I remember that the teacher told us that after a personality test said she was an extrovert, she was surprised. She had always thought of herself as an introvert. But then, she realized how much talking to others helped her frame her own thoughts, so she accepted her new-found status as an extrovert.

7. Avoid crossword puzzles

Many of us, when we think of brain fitness, think of crossword puzzles. And it’s true–crossword puzzles do improve our fluency, yet studies show they are not enough by themselves.

Are they fun? Yes. Do they sharpen your brain? Not really.

Of course, if you are doing this for fun, then by all means go ahead. If you are doing it for brain fitness, then you might want to choose another activity

8. Eat right – and make sure dark chocolate is included

Foods like fish, fruits, and vegetables help your brain perform optimally. Yet, you might not know that dark chocolate gives your brain a good boost as well.

When you eat chocolate, your brain produces dopamine. And dopamine helps you learn faster and remember better. Not to mention, chocolate contains flavonols, antioxidants, which also improve your brain functions.

So next time you have something difficult to do, make sure you grab a bite or two of dark chocolate!

The bottom line

Now that you know how to train your brain, it’s actually time to start doing.

Don’t just consume this content and then go on with your life as if nothing has changed. Put this knowledge into action and become smarter than ever!

| YOUR GOAL |
Summarize the brain-training text above in three sentences.

| STUDY MATERIAL |

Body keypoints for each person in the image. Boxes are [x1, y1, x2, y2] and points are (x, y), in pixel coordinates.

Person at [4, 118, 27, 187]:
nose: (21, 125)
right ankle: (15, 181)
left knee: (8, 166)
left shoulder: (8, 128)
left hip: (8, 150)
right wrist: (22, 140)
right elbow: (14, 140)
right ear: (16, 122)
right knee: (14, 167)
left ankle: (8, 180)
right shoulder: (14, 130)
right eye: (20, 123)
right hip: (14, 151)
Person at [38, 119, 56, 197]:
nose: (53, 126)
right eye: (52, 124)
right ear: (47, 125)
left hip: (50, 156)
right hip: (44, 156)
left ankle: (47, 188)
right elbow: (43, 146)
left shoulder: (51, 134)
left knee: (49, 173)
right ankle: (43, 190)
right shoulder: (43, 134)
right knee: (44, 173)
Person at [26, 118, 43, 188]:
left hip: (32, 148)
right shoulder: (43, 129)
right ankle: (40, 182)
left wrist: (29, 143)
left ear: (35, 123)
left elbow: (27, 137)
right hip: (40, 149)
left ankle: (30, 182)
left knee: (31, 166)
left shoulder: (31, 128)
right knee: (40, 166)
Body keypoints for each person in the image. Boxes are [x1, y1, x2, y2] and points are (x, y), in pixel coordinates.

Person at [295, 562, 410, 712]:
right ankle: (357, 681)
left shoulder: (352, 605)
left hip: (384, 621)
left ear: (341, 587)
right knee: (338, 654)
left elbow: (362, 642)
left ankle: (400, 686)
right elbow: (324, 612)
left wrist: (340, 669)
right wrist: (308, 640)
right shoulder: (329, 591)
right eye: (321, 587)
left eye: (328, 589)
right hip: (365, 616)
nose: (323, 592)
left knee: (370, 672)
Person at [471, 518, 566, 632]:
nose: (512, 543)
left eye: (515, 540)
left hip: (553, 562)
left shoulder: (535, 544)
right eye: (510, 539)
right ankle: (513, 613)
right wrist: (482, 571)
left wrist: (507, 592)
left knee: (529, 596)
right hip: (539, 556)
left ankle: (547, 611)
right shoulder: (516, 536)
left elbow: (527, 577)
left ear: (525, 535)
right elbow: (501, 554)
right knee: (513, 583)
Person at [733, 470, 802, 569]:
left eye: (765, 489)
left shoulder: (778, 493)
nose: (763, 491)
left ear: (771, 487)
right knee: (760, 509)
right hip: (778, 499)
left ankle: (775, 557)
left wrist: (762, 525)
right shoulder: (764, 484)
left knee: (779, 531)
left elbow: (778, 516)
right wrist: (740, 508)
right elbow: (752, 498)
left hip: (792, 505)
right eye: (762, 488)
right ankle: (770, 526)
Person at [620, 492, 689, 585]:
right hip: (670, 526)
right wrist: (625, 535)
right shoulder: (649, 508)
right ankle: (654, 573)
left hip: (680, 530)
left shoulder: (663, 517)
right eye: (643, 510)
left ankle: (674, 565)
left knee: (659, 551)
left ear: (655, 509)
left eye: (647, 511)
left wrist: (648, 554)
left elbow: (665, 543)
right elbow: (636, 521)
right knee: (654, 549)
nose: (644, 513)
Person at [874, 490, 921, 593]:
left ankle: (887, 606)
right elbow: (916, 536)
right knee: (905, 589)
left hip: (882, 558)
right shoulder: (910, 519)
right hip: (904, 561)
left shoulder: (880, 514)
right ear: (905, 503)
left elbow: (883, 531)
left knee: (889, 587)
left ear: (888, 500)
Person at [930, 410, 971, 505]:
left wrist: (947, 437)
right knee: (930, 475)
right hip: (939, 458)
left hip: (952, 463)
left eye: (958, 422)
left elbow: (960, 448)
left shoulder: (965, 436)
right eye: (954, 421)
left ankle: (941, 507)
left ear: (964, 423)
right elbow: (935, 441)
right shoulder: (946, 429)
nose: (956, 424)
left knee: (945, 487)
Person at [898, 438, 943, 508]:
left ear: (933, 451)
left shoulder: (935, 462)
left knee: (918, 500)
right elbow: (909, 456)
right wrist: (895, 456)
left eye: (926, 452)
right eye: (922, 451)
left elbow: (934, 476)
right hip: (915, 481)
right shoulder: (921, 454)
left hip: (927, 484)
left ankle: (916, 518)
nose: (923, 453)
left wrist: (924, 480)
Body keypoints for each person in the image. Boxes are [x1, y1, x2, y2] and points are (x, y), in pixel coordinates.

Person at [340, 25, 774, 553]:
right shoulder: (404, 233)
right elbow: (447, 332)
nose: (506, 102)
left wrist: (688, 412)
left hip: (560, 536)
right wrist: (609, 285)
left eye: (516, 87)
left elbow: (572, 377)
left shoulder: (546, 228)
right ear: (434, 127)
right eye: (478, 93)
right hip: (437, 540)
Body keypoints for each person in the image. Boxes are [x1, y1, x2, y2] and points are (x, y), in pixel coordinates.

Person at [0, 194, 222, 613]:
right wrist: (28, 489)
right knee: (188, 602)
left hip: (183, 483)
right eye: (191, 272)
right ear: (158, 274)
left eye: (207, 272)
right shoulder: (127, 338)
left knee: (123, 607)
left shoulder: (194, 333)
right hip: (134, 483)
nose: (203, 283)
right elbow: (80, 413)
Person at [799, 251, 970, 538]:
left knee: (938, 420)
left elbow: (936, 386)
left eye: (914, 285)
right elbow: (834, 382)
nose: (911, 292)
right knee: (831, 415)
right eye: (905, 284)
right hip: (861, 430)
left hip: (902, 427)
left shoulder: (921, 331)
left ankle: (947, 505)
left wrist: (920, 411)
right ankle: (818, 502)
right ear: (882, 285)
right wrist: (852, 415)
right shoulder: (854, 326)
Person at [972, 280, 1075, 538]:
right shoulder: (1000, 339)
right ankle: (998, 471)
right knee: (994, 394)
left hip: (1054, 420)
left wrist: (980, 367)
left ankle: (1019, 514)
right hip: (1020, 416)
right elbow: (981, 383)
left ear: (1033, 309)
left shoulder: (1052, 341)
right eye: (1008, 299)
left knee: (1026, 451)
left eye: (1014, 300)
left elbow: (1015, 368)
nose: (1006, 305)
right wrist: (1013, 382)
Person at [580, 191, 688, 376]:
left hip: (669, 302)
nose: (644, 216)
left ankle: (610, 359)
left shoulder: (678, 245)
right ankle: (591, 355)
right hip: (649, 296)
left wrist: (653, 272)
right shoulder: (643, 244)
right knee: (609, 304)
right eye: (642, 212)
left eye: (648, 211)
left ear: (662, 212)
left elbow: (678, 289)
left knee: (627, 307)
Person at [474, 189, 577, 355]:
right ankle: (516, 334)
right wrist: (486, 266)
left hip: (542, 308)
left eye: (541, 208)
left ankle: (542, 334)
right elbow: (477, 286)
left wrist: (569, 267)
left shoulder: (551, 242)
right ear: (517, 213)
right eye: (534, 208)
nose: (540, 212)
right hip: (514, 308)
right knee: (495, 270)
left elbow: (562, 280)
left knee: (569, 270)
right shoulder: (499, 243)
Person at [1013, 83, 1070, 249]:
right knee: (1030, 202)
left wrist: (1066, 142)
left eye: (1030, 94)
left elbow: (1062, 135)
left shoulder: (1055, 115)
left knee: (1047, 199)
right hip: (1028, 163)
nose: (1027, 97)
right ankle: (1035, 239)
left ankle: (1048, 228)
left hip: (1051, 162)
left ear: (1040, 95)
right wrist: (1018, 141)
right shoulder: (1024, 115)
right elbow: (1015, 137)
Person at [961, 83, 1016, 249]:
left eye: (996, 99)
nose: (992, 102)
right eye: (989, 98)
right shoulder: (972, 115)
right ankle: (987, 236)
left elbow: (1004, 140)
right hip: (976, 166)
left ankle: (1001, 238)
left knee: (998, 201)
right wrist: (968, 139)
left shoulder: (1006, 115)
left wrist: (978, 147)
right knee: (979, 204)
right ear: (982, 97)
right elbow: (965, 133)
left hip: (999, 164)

| TASK RESULT |
A teacher was surprised when a personality test labeled her an extrovert, but she accepted it once she realized how much talking to others helped her frame her own thoughts. Crossword puzzles improve fluency but are not enough by themselves for brain fitness. Fish, fruits, vegetables and dark chocolate help the brain, because chocolate triggers dopamine and contains flavonols, and readers are urged to put this knowledge into action.